SAD is a condition affecting many people yet it often goes unnoticed. It is much more prevalent in cold, northern climates. Especially in a college environment with people coming from all over the country, seasonal depression can affect many of our closest friends who have migrated north.

One Californian studying at Boston College who wishes to remain anonymous says, “For me, some days are really gloomy because the sun sets so much earlier. It affects your mood a lot.” More light-heartedly, he continues, “I miss going out in t-shirts and shorts everyday.”

Indeed, many of us can miss flip-flop and t-shirt weather, even those of us not necessarily coming from warmer climates. It is natural to have gloomy days, but people not suffering from SAD most often recover from this dismal mood quickly—the gloomy days don’t persist for as long as the bad weather does.

On the contrary, those suffering from seasonal depression deal with more prolonged symptoms that make ordinary pastimes and the day-to-day routine seem difficult and unachievable. Symptoms may include fatigue, feeling depressed or hopeless, a lack of interest in previous hobbies, problems with social interaction and irritability. In addition to these emotional symptoms there are several physical side effects, which include dietary changes, headaches, depleted energy and even insomnia.

Causes of SAD are often rooted deeper than just experiencing bleak weather conditions. In a recent Huffington Post article, Professor Michelle Riba of the University of Michigan’s Depression Center argues that the root cause of SAD is most often associated with clinical depression or bipolar depression, claiming, “for people who see a regular pattern every year of getting sad, anxious or a cycling of moods, the first thing they need to do is to see someone to get an overall diagnosis” in order to “treat the underlying depression.”

SAD treatments vary from light therapy to medication or talk therapy. However, the optimal treatment differs from person to person; some methods are more effective than others depending on an individual’s personal preference and personality type. Regardless of the most applicable method of treating SAD, “any active treatment is better than nothing,” concludes Riba.
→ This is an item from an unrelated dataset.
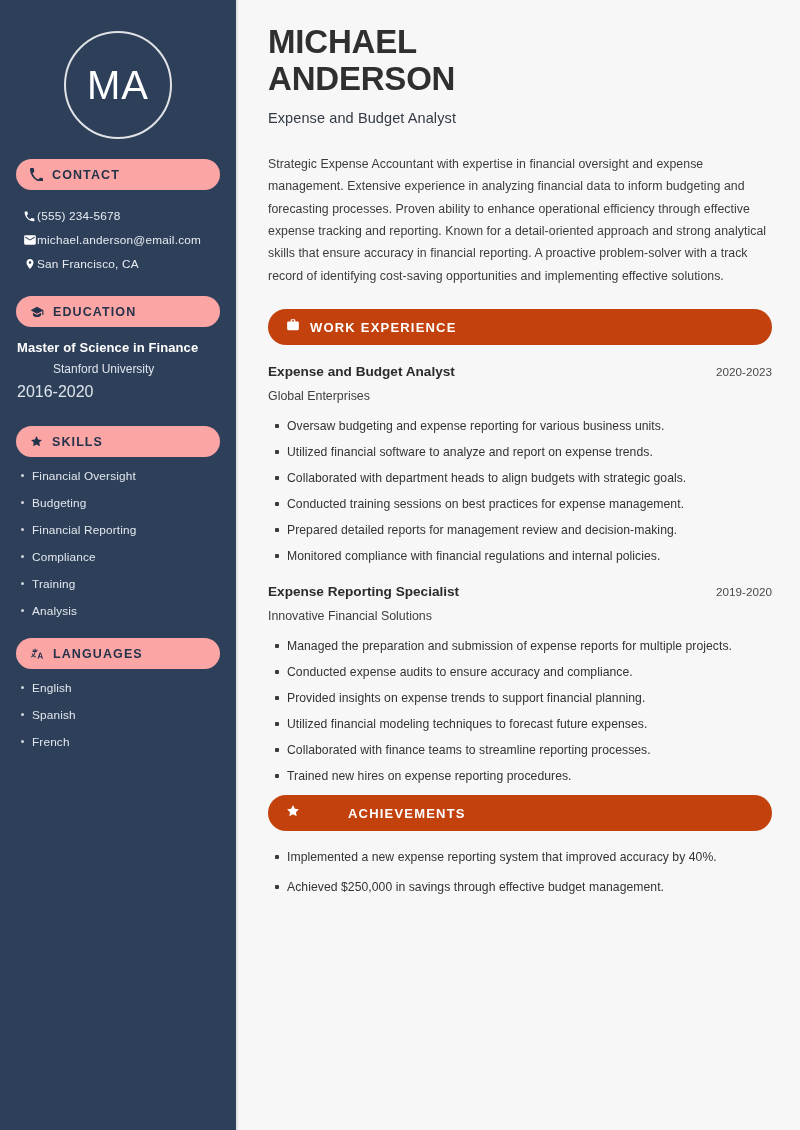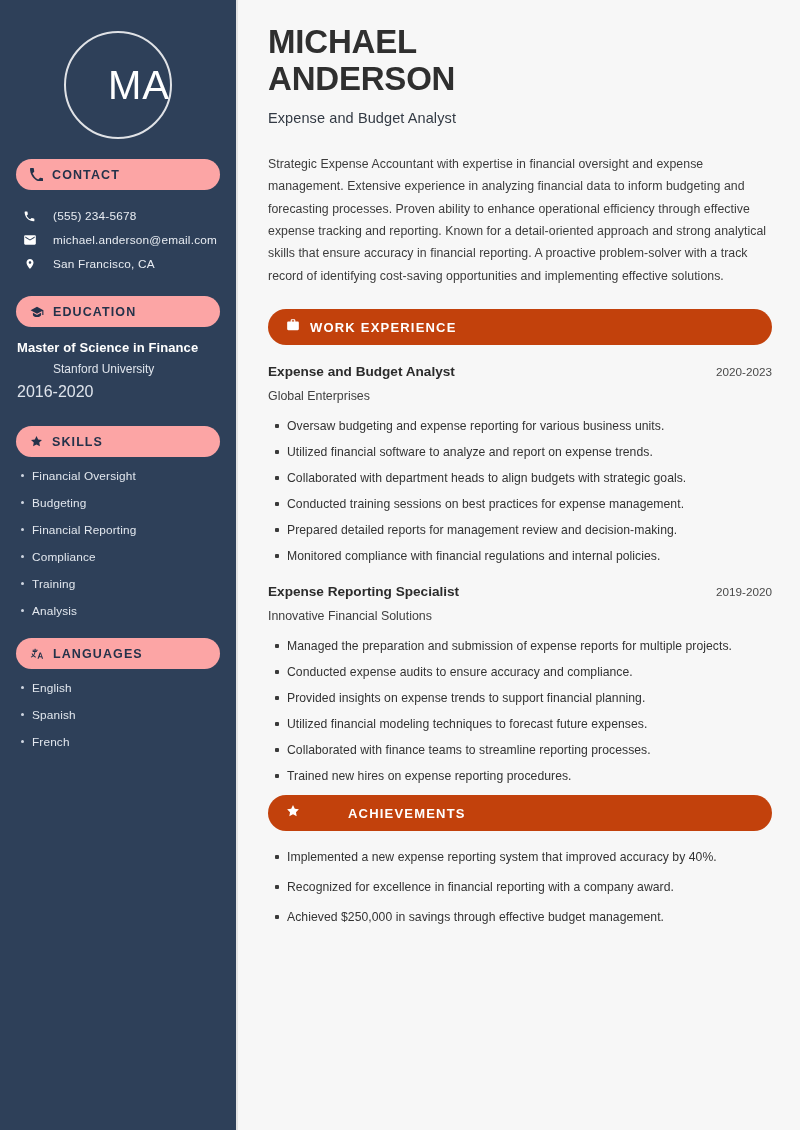"MA" .monogram { justify-content: flex-end -> center }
So what can we do about SAD? How are we able to detect whether our friends are affected by it? Unfortunately, determining whether someone has SAD or not is hard to discern, even among professional physicians. It often takes time before professionals in the field can even diagnose this mental health condition. Of course as college students, we are not expected to be high-level experts, rather, both as informed individuals and conscientious friends, we have a duty to recognize these signs and encourage our friends to seek professional help.

The best thing we can do is be aware of the potential symptoms in our friends and within ourselves, ultimately feeling assured in the knowledge that we know what to look for in the people we care about.